“Bonjour” et “merci”. Il s’agit des deux seuls mots en français d’un discours de condoléances de trois minutes et quarante-cinq secondes adressé par le président d’Air Canada, Michael Rousseau, aux proches des deux pilotes morts dans la collision d’un appareil de sa compagnie avec un camion sur une piste de l’aéroport de LaGuardia dimanche 22 mars.
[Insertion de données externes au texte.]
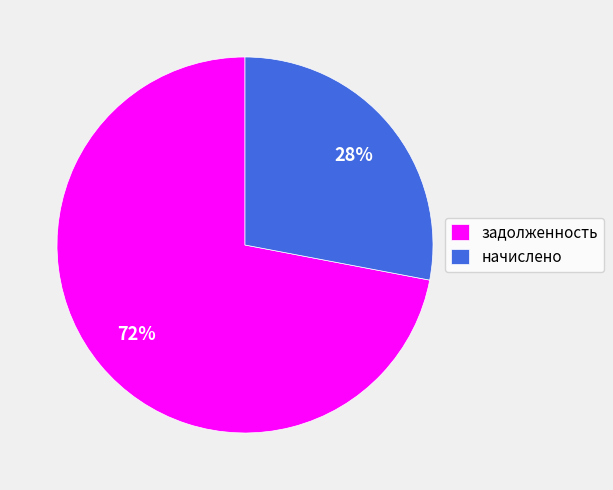

What is the ratio of the value at начислено to the value at задолженность?

0.4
Or l’un des deux pilotes était un Québécois francophone.
Rappelant qu’Air Canada, soumise à la loi sur les langues officielles, doit assurer une communication active en français et en anglais, les médias sont montés au créneau. “Un PDG indigne de ses fonctions”, titre Le Journal de Montréal. “Irrespectueux”, juge le président de la firme Headspace Marketing, Eric Blais, dans les pages du journal Le Devoir.
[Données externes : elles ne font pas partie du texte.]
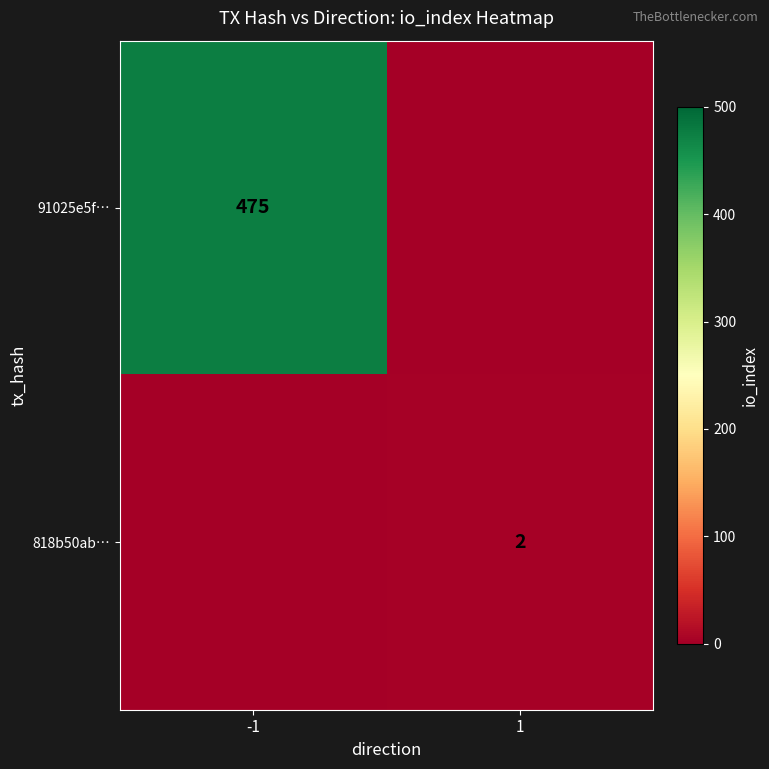

Is it true that 91025e5f… equals 475 at -1?

True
“Cette histoire mérite assurément sa place dans le dossier ‘communication catastrophique’”, estime depuis Toronto le National Post. “Manque total de sensibilité à son environnement”, abonde La Presse. Si le quotidien ne doute pas de l’empathie de Michael Rousseau, il s’indigne du peu de progrès réalisé en français depuis son entrée en fonctions à Air Canada en 2021. La même année, rappelle Radio-Canada, il avait provoqué un tollé en déclarant “qu’il avait été capable de vivre à Montréal sans parler français pendant quatorze ans”. Jusqu’au New York Times, qui remarque que l’absence de français dans le discours du PDG “a relancé la controverse sur l’inclusion linguistique au Canada”.
‘‘Manque de jugement’’
La classe politique et la population sont également outrées. À Ottawa, note le Globe and Mail, le Premier ministre canadien, Mark Carney, a déclaré que l’allocution “a manqué de jugement et de compassion”. Le comité parlementaire des langues officielles a convoqué M. Rousseau pour l’entendre à ce sujet. La chaîne CBC signale que plusieurs politiciens québécois, dont le Premier ministre François Legault, réclament sa démission. Le Commissariat aux langues officielles du Canada indique avoir reçu près de 800 plaintes du public, observe Le Journal de Montréal.